Just over two months ago a rumour floated through the blogosphere that AT&T was considering divesting resources to smaller competitors in an effort to assuage antitrust concerns over its proposed merger with T-Mobile. Despite mounting opposition, the divestiture plan was seen by many as an AT&T ploy to quiet vocal opponents like Sprint by offering them both spectrum and subscribers before their opposition ruined the entire deal…the plan didn’t work.

Now with the Sword of Damocles looming perilously over this merger its becoming increasingly clear that AT&T is feeling both fearful and desperate, so much in fact that it’s running the same failed play over again; a sort of Hail Mary divestiture plan.

According to a Bloomberg report, AT&T is preparing to “divest a significantly larger portion of assets than it had initially expected,” with the report saying that as much as 40 percent of T-Mobile’s USA assets could be up for grabs. But will such a desperation play quell the voices of discontent, or is this proposed merger really doomed to fail?

In a post last week regarding the FCC’s recent opposition to this merger I posed the question, how long will AT&T keep fighting to keep its T-Mobile acquisition alive? The penultimate answer to that question is, of course, as long as it’s cheaper to keep moving forward than it is to go back.

Its been widely covered that AT&T has agreed to pay T-Mobile a substantial fee if this merger should fall through—to the tune of $4 billion plus spectrum and additional resources—and when one compares those stiff penalties to the value of 40 percent of T-Mobile’s USA holdings, I would guess that the latter is still the more affordable course of action.

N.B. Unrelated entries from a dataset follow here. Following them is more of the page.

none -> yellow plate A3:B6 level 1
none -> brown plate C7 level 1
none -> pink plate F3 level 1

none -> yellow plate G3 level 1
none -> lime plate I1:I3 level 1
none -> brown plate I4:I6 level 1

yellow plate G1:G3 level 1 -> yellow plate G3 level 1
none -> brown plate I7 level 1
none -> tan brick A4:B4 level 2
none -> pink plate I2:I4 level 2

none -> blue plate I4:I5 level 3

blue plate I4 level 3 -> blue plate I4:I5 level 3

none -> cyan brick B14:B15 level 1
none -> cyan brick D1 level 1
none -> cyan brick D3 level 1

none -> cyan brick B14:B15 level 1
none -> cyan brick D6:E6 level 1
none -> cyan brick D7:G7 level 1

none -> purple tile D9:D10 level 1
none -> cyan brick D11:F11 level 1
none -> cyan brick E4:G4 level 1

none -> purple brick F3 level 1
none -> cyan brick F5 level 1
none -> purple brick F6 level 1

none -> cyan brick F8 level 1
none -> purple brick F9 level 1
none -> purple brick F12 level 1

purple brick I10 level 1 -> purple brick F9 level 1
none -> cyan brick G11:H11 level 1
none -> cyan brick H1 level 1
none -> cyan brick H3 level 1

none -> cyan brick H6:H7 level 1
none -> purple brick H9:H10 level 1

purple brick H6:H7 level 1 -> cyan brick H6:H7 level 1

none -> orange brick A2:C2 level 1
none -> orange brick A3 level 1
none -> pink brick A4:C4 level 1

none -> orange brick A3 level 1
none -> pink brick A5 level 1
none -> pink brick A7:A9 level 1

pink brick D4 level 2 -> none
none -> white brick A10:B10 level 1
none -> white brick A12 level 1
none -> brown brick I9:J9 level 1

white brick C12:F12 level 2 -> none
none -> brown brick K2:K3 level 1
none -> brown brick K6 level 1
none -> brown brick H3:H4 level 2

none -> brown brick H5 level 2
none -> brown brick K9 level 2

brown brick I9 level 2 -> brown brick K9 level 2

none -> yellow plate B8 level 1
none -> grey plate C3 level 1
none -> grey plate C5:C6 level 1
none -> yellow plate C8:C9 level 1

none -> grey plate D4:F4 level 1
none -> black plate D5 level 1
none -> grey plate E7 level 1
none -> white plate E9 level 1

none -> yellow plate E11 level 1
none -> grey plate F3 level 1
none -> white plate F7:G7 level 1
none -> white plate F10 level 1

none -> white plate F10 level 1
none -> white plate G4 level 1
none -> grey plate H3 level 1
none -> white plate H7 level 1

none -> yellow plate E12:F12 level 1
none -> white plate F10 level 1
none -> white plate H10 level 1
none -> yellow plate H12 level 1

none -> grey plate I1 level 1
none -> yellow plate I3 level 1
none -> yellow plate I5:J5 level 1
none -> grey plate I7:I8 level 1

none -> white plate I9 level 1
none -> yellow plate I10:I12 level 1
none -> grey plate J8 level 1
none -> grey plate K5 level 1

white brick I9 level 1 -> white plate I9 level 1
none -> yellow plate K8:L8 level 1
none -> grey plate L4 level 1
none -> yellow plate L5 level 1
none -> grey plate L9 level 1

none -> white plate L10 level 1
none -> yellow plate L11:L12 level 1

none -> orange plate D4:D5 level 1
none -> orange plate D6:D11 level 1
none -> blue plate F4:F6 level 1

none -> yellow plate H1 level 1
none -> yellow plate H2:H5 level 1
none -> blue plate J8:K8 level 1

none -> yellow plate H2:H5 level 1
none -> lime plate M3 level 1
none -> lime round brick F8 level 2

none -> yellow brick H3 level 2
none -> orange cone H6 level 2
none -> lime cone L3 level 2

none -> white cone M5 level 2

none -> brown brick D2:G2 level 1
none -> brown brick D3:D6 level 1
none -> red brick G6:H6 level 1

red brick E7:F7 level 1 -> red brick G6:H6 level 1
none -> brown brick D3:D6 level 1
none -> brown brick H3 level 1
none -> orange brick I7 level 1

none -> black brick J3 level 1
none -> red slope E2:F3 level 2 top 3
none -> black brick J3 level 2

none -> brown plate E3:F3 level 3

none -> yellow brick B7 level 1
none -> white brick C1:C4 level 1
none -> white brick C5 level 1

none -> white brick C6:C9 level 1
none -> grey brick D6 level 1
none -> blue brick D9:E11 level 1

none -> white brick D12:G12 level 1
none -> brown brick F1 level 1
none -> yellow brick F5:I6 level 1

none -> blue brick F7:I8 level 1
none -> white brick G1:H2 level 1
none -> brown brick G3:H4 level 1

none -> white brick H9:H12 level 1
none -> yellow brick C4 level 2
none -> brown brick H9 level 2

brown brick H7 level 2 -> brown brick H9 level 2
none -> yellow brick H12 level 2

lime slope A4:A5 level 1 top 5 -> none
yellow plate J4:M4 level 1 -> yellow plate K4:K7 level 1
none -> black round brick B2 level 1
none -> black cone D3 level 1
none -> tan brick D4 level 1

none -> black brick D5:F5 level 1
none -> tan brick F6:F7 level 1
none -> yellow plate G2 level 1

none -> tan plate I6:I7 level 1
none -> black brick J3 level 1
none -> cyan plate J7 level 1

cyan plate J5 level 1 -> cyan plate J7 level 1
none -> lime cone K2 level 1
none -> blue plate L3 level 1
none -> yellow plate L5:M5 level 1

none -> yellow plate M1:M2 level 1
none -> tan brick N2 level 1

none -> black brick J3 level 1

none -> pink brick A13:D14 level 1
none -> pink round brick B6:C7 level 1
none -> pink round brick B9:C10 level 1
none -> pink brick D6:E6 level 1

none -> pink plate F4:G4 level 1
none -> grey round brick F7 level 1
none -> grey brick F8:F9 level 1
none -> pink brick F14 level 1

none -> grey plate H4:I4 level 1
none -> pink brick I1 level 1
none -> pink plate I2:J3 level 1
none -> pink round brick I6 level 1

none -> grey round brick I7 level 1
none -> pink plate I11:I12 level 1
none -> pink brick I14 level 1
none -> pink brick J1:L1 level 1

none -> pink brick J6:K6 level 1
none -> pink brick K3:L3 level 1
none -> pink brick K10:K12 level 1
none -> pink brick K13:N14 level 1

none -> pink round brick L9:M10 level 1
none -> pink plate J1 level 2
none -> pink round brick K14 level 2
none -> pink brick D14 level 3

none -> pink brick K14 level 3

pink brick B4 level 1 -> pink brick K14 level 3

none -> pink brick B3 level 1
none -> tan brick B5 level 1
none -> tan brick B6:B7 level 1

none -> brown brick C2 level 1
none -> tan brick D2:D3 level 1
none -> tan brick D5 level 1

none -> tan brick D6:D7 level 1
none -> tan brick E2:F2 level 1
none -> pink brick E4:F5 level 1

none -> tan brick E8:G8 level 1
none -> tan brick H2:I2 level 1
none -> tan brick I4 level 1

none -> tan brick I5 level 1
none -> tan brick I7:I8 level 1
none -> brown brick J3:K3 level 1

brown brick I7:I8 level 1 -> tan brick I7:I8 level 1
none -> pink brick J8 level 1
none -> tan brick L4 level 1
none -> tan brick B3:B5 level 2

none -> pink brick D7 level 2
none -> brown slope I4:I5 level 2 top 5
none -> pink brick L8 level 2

That said, as Damocles learned in the famous Greek parable, looming fear can make even the acquisition of great power and wealth seem like something to be avoided, and in this case its becoming clear that AT&T has an abundance of fear; fear that because of its cocksure power grab its significant investment will be lost.

As I said several months ago when AT&T first quietly floated this notion of divesting spectrum and other assets as a way of circumventing monopolization concerns, I truly doubt anyone will buy it. Should this deal go through—and its looking ever-increasingly like it won’t—I would expect such a divestiture plan to come from the DOJ or the FCC, the regulatory bodies concerned with public interest instead of the greedy telecom giant looking out for its bottom line.

The problem, of course, is that the DOJ and the FCC are seemingly not even willing to entertain the notion of this merger, evidenced by the lawsuit filed by the former and the strong public comments in opposition to the deal from the latter.

In the end, the fact that desperation and fear are seeping through the cracks in AT&T’s once concrete veneer may be the sort of encouragement the opponents of this deal need to keep pressing forward; meaning that while the deal isn’t dead yet, each of these successive stories is simply one more nail in the coffin.